Text segment:
****
The substance of Dr. Folbre's talk could be expected, in many regards. As an academic economist, she summarized and interpreted changing political and economic conditions in relation to public higher education, beginning with a cost-benefit analysis. She then proceeded with a very brief summary of the historical trajectory of public universities and colleges. From the Morrill Land Grant Acts of the mid 19th Century to the post-WWII GI Bill to the overlapping conditions of industrial globalization, privatization, and union busting that define neoliberalism, Folbre told a story that ends with a largely defunded state university system. Her story was punctuated with descriptions of a political culture that has come to see higher education as, simultaneously, a means for individual advancement, yet also as an institution that isn't worthy of public support. In understanding this history and political economy of higher education, Folbre's analysis leads her to question the assumptions that are driving public policy and to adopt the position of an advocate, calling for the audience to "fight for more resources for the public good."
The history and statistics provided—facts, such as those that describe rising income inequality in the US—give us (those of us who agree with Folbre's analysis and conclusions) ammunition to rationally argue for a number of policies that could reverse rising tuition, student debt and unemployment. What it doesn't necessarily give us is the means to confront the sub-rational and explicitly ideological conditions that arguably underlie the policies of our recent past, and current moment, that got us here. Perhaps, I'm being overly pessimistic and dramatic, but the shutdown of the democratic state (by way of a budgetary impasse) seems to be more than a means to an end for conservative ideologues—it's starting to look like the intended outcome.
I was reminded of the recent reporting of Nikole Hannah-Jones on school segregation. In her work on the subject, Hannah-Jones has interviewed numerous experts, officials, parents and students on disparities of outcomes between schools where the student demographics are predominantly white and those that are overwhelmingly students of color. Just as Dr. Folbre described some of the political economy underlying the current state of higher education, Hannah-Jones summarized the wholesale dismantling of school desegregation programs and the subsequent (and expected) re-segregation of our nation's public schools. The experience of students varies widely depending on the school attended, which is overwhelmingly dependent on their race and economic class as the schools available to students are regulated by spatial segregation. All manner of solutions have been attempted—increasing access to technology, creating magnet and charter schools, incentivizing better teachers—all with mixed results. As Hannah-Jones argues, there is a solution known to have a dramatically positive impact—desegregation. That solution, as she also points out, has apparently been ruled all but impossible by those directing our nation's educational policies.
My take away from Dr. Folbre's lecture is that I will certainly follow her call to "fight for more resources for the public good" and hope my colleagues and fellow community members will join as well. The struggle against segregation also suggests that we should be fighting (still) to expand the composition of the public who can then demand the good.
****
Work instruction 1: In the rows, transcribe word for word the lines from the line with "Additional videos will" to the line with "### Readings", including both of those lines.
The essay on public education has no connection to the rows that follow.
****
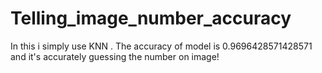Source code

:# Telling_image_number_accuracy
In this i simply use KNN . The accuracy of model is 0.9696428571428571 and it's accurately guessing the number on image!
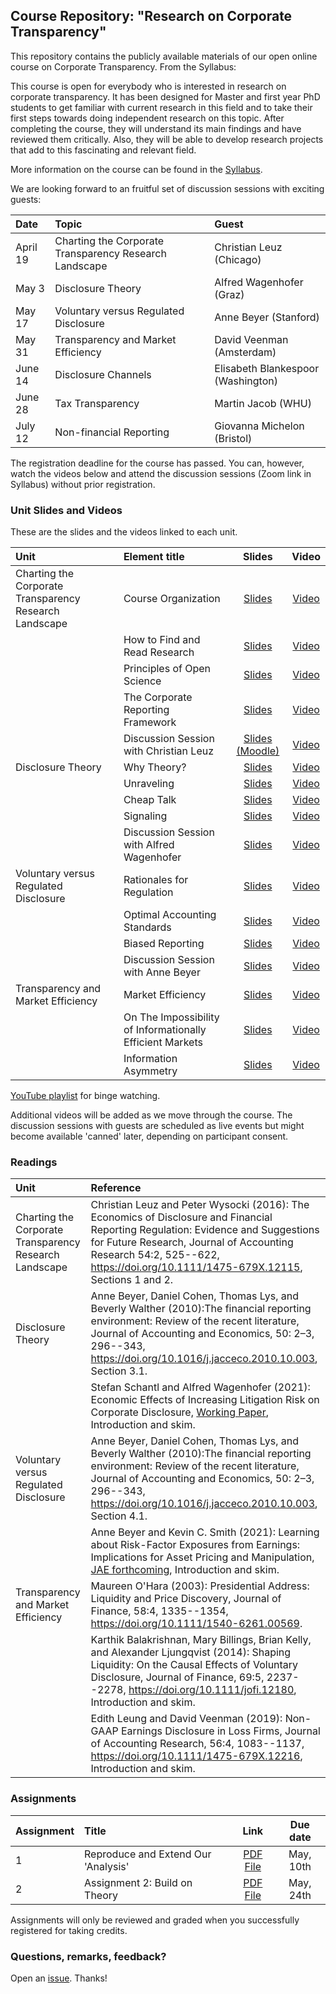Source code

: ## Course Repository: "Research on Corporate Transparency"

This repository contains the publicly available materials of our open online course on Corporate Transparency. From the Syllabus:

This course is open for everybody who is interested in research on corporate transparency. It has been designed for Master and first year PhD students to get familiar with current research in this field and to take their first steps towards doing independent research on this topic. After completing the course, they will understand its main findings and have reviewed them critically. Also, they will be able to develop research projects that add to this fascinating and relevant field.

More information on the course can be found in the [Syllabus](rescorptrans_syllabus.pdf).

We are looking forward to an fruitful set of discussion sessions with exciting guests:

| Date | Topic | Guest|
|:-----|:------|:-----|
|April 19 | Charting the Corporate Transparency Research Landscape | Christian Leuz (Chicago) |
|May 3 | Disclosure Theory | Alfred Wagenhofer (Graz) |
|May 17 | Voluntary versus Regulated Disclosure | Anne Beyer (Stanford) |
|May 31 | Transparency and Market Efficiency | David Veenman (Amsterdam) |
|June 14 | Disclosure Channels | Elisabeth Blankespoor (Washington) |
|June 28 | Tax Transparency	| Martin Jacob (WHU) | 
|July 12 | Non-financial Reporting | Giovanna Michelon (Bristol) |

The registration deadline for the course has passed. You can, however, watch the videos below and attend the discussion sessions (Zoom link in Syllabus) without prior registration. 


### Unit Slides and Videos

These are the slides and the videos linked to each unit.

| Unit | Element title | Slides | Video |
|:-----|:------|:---:|:---:|
|Charting the Corporate Transparency Research Landscape|Course Organization|[Slides](https://raw.githubusercontent.com/trr266/rescorptrans/main/slides/unit1_element00.pdf)|[Video](https://youtu.be/vyq_J7DXi94)|
||How to Find and Read Research|[Slides](https://raw.githubusercontent.com/trr266/rescorptrans/main/slides/unit1_element01.pdf)|[Video](https://youtu.be/jpixYIGLxfM)|
||Principles of Open Science|[Slides](https://raw.githubusercontent.com/trr266/rescorptrans/main/slides/unit1_element02.pdf)|[Video](https://youtu.be/4L7FQPU_6Jg)|
||The Corporate Reporting Framework|[Slides](https://raw.githubusercontent.com/trr266/rescorptrans/main/slides/unit1_element03.pdf)|[Video](https://youtu.be/ldH9EyhfUUo)|
||Discussion Session with Christian Leuz|[Slides (Moodle)](https://moodle.hu-berlin.de/course/view.php?id=104133)|[Video](https://youtu.be/JukAbbR-Mb0)|
|Disclosure Theory|Why Theory?|[Slides](https://raw.githubusercontent.com/trr266/rescorptrans/main/slides/unit2_element04.pdf)|[Video](https://youtu.be/2Eqa-77VYRs)|
||Unraveling|[Slides](https://raw.githubusercontent.com/trr266/rescorptrans/main/slides/unit2_element05.pdf)|[Video](https://youtu.be/-NwcW-mn9k4)|
||Cheap Talk|[Slides](https://raw.githubusercontent.com/trr266/rescorptrans/main/slides/unit2_element06.pdf)|[Video](https://youtu.be/C_4hZvmyFxM)|
||Signaling|[Slides](https://raw.githubusercontent.com/trr266/rescorptrans/main/slides/unit2_element07.pdf)|[Video](https://youtu.be/kRiNA4XwOCk)|
||Discussion Session with Alfred Wagenhofer|[Slides](https://raw.githubusercontent.com/trr266/rescorptrans/main/slides/unit2_wagenhofer.pdf)|[Video](https://youtu.be/pQpdO2SCnmc)|
|Voluntary versus Regulated Disclosure|Rationales for Regulation|[Slides](https://raw.githubusercontent.com/trr266/rescorptrans/main/slides/unit3_element08.pdf)|[Video](https://youtu.be/aACoTBZ6OY8)|
||Optimal Accounting Standards|[Slides](https://raw.githubusercontent.com/trr266/rescorptrans/main/slides/unit3_element09.pdf)|[Video](https://youtu.be/FT6o8jZlJNw)|
||Biased Reporting|[Slides](https://raw.githubusercontent.com/trr266/rescorptrans/main/slides/unit3_element10.pdf)|[Video](https://youtu.be/srfh75LSZoY)|
||Discussion Session with Anne Beyer|[Slides](https://raw.githubusercontent.com/trr266/rescorptrans/main/slides/unit3_beyer.pdf)|[Video](https://youtu.be/6vcRe-DBJpU)|
|Transparency and Market Efficiency|Market Efficiency|[Slides](https://raw.githubusercontent.com/trr266/rescorptrans/main/slides/unit4_element11.pdf)|[Video](https://youtu.be/sBTyuDH3-R4)|
||On The Impossibility of Informationally Efficient Markets|[Slides](https://raw.githubusercontent.com/trr266/rescorptrans/main/slides/unit4_element12.pdf)|[Video](https://youtu.be/sR0gbAA3pZs)|
||Information Asymmetry|[Slides](https://raw.githubusercontent.com/trr266/rescorptrans/main/slides/unit4_element13.pdf)|[Video](https://youtu.be/59w4G6CuIF0)|


[YouTube playlist](https://youtube.com/playlist?list=PL-9XqvJlFJ-73HljPIiKo1vD9E8BPt9xK) for binge watching.

Additional videos will be added as we move through the course. The discussion sessions with guests are scheduled as live events but might become available 'canned' later, depending on participant consent.


### Readings

| Unit | Reference |
|:-----|:----------|
|Charting the Corporate Transparency Research Landscape|Christian Leuz and Peter Wysocki (2016): The Economics of Disclosure and Financial Reporting Regulation: Evidence and Suggestions for Future Research, Journal of Accounting Research 54:2, 525--622,  https://doi.org/10.1111/1475-679X.12115, Sections 1 and 2.|
|Disclosure Theory|Anne Beyer, Daniel Cohen, Thomas Lys, and Beverly Walther (2010):The financial reporting environment: Review of the recent literature, Journal of Accounting and Economics, 50: 2–3, 296--343, https://doi.org/10.1016/j.jacceco.2010.10.003, Section 3.1.|
||Stefan Schantl and Alfred Wagenhofer (2021): Economic Effects of Increasing Litigation Risk on Corporate Disclosure, [Working Paper](https://www.dar.uzh.ch/dam/jcr:1ee45fc1-dc01-4cc3-b705-eef86c4971db/paper.pdf), Introduction and skim.|
|Voluntary versus Regulated Disclosure|Anne Beyer, Daniel Cohen, Thomas Lys, and Beverly Walther (2010):The financial reporting environment: Review of the recent literature, Journal of Accounting and Economics, 50: 2–3, 296--343, https://doi.org/10.1016/j.jacceco.2010.10.003, Section 4.1.|
||Anne Beyer and Kevin C. Smith (2021): Learning about Risk-Factor Exposures from Earnings: Implications for Asset Pricing and Manipulation, [JAE forthcoming](https://papers.ssrn.com/sol3/papers.cfm?abstract_id=3800379), Introduction and skim.|
|Transparency and Market Efficiency|Maureen O'Hara (2003): Presidential Address: Liquidity and Price Discovery, Journal of Finance, 58:4, 1335--1354, https://doi.org/10.1111/1540-6261.00569.|
||Karthik Balakrishnan, Mary Billings, Brian Kelly, and Alexander Ljungqvist (2014): Shaping Liquidity: On the Causal Effects of Voluntary Disclosure, Journal of Finance, 69:5, 2237--2278, https://doi.org/10.1111/jofi.12180, Introduction and skim.|
||Edith Leung and David Veenman (2019): Non-GAAP Earnings Disclosure in Loss Firms, Journal of Accounting Research, 56:4, 1083--1137, https://doi.org/10.1111/1475-679X.12216, Introduction and skim.|


### Assignments

| Assignment | Title | Link | Due date |
|:-----|:------|:---:|:---:|
|1|Reproduce and Extend Our 'Analysis'|[PDF File](https://raw.githubusercontent.com/trr266/rescorptrans/main/assignments/assignment1.pdf)|May, 10th|
|2|Assignment 2: Build on Theory|[PDF File](https://raw.githubusercontent.com/trr266/rescorptrans/main/assignments/assignment2.pdf)|May, 24th|

Assignments will only be reviewed and graded when you successfully registered for taking credits.


### Questions, remarks, feedback?

Open an [issue](https://github.com/trr266/rescorptrans/issues). Thanks!
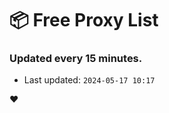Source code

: # :package: Free Proxy List
### Updated every 15 minutes.

- Last updated: `2024-05-17 10:17`

:heart:
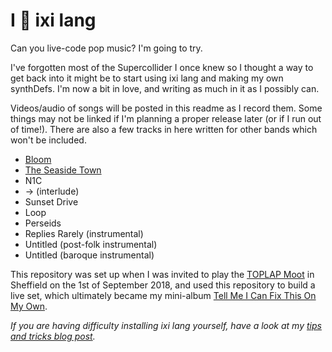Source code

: # I 💚 ixi lang

Can you live-code pop music? I'm going to try.

I've forgotten most of the Supercollider I once knew so I thought a way to get back into it might be to start using ixi lang and making my own synthDefs. I'm now a bit in love, and writing as much in it as I possibly can. 

Videos/audio of songs will be posted in this readme as I record them. Some things may not be linked if I'm planning a proper release later (or if I run out of time!). There are also a few tracks in here written for other bands which won't be included.

- [Bloom](https://www.youtube.com/watch?v=MJSRAuPQoA8)
- [The Seaside Town](https://www.youtube.com/watch?v=NAyDQdjcNq0)
- N1C
- -> (interlude)
- Sunset Drive
- Loop
- Perseids
- Replies Rarely (instrumental)
- Untitled (post-folk instrumental)
- Untitled (baroque instrumental)

This repository was set up when I was invited to play the [TOPLAP Moot](https://toplap.org/moot2018/) in Sheffield on the 1st of September 2018, and used this repository to build a live set, which ultimately became my mini-album [Tell Me I Can Fix This On My Own](https://github.com/emmawinston/tell-me-i-can-fix-this-on-my-own).

*If you are having difficulty installing ixi lang yourself, have a look at my [tips and tricks blog post](https://emmawinston.me/2018/07/18/installing-ixi-lang/).*
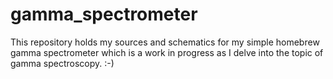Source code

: # gamma_spectrometer
This repository holds my sources and schematics for my simple homebrew gamma spectrometer which is a work in progress as I delve into the topic of gamma spectroscopy. :-)

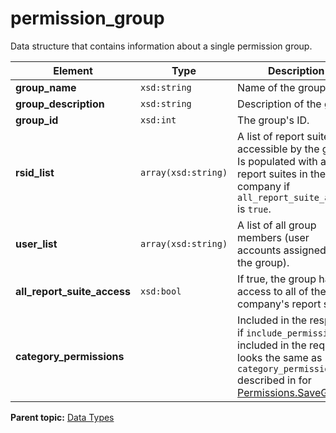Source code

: # permission_group

Data structure that contains information about a single permission group.

|Element|Type|Description|
|-------|----|-----------|
|**group_name** |`xsd:string` | Name of the group. |
|**group_description** |`xsd:string` | Description of the group. |
|**group_id** |`xsd:int` | The group's ID. |
|**rsid_list** |`array(xsd:string)` | A list of report suites accessible by the group. Is populated with all report suites in the company if `all_report_suite_access` is `true`. |
|**user_list** |`array(xsd:string)` | A list of all group members (user accounts assigned to the group). |
|**all_report_suite_access** |`xsd:bool` | If true, the group has access to all of the company's report suites. |
|**category_permissions** | | Included in the response if `include_permissions` is included in the request; looks the same as `category_permissions` described in for [Permissions.SaveGroup](../methods/permissions/r_SaveGroup.md#). |

**Parent topic:** [Data Types](../data_types/c_datatypes.md)

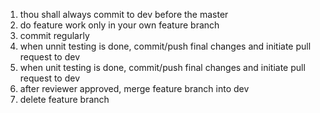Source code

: 1. thou shall always commit to dev before the master
2. do feature work only in your own feature branch
3. commit regularly
4. when unnit testing is done, commit/push final changes and initiate pull request to dev
4. when unit testing is done, commit/push final changes and initiate pull request to dev
5. after reviewer approved, merge feature branch into dev
6. delete feature branch
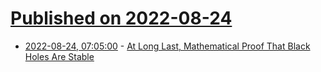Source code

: # [Published on 2022-08-24](index.md)

* [2022-08-24, 07:05:00](https://soylentnews.org/article.pl?sid=22/08/23/042252&from=rss) - [At Long Last, Mathematical Proof That Black Holes Are Stable](https://soylentnews.org/article.pl?sid=22/08/23/042252&from=rss)
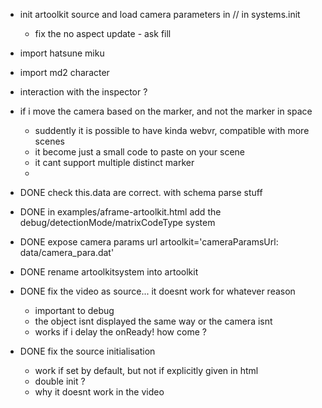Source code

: - init artoolkit source and load camera parameters in // in systems.init
  - fix the no aspect update - ask fill
- import hatsune miku
- import md2 character
- interaction with the inspector ?
- if i move the camera based on the marker, and not the marker in space
  - suddently it is possible to have kinda webvr, compatible with more scenes
  - it become just a small code to paste on your scene
  - it cant support multiple distinct marker
  - <a-marker-controls>
        <a-entity camera></a-entity>
    </a-marker-controls>

- DONE check this.data are correct. with schema parse stuff
- DONE in examples/aframe-artoolkit.html add the debug/detectionMode/matrixCodeType system
- DONE expose camera params url
  artoolkit='cameraParamsUrl: data/camera_para.dat'
- DONE rename artoolkitsystem into artoolkit
- DONE fix the video as source... it doesnt work for whatever reason
  - important to debug
  - the object isnt displayed the same way or the camera isnt
  - works if i delay the onReady! how come ?
- DONE fix the source initialisation
  - work if set by default, but not if explicitly given in html
  - double init ?
  - why it doesnt work in the video

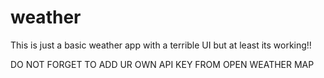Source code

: # weather
This is just a basic weather app with a terrible UI but at least its working!!



DO NOT FORGET TO ADD UR OWN API KEY FROM OPEN WEATHER MAP
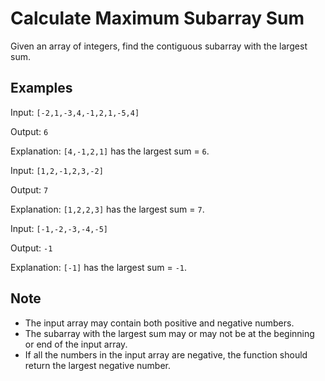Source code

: # Calculate Maximum Subarray Sum
Given an array of integers, find the contiguous subarray with the largest sum.

## Examples

Input: `[-2,1,-3,4,-1,2,1,-5,4]`

Output: `6`

Explanation: `[4,-1,2,1]` has the largest sum = `6`.

Input: `[1,2,-1,2,3,-2]`

Output: `7`

Explanation: `[1,2,2,3]` has the largest sum = `7`.

Input: `[-1,-2,-3,-4,-5]`

Output: `-1`

Explanation: `[-1]` has the largest sum = `-1`.

## Note

- The input array may contain both positive and negative numbers.
- The subarray with the largest sum may or may not be at the beginning or end of the input array.
- If all the numbers in the input array are negative, the function should return the largest negative number.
****
Work instruction 2: According to the essay on public education, why does students' experience of school vary so widely? Answer in one to three sentences.

Task solution 1:
Additional videos will be added as we move through the course. The discussion sessions with guests are scheduled as live events but might become available 'canned' later, depending on participant consent.


### Readings

Task solution 2: Students' experience depends on the school they attend, and which school that is depends overwhelmingly on their race and economic class. This is because spatial segregation regulates the schools available to them.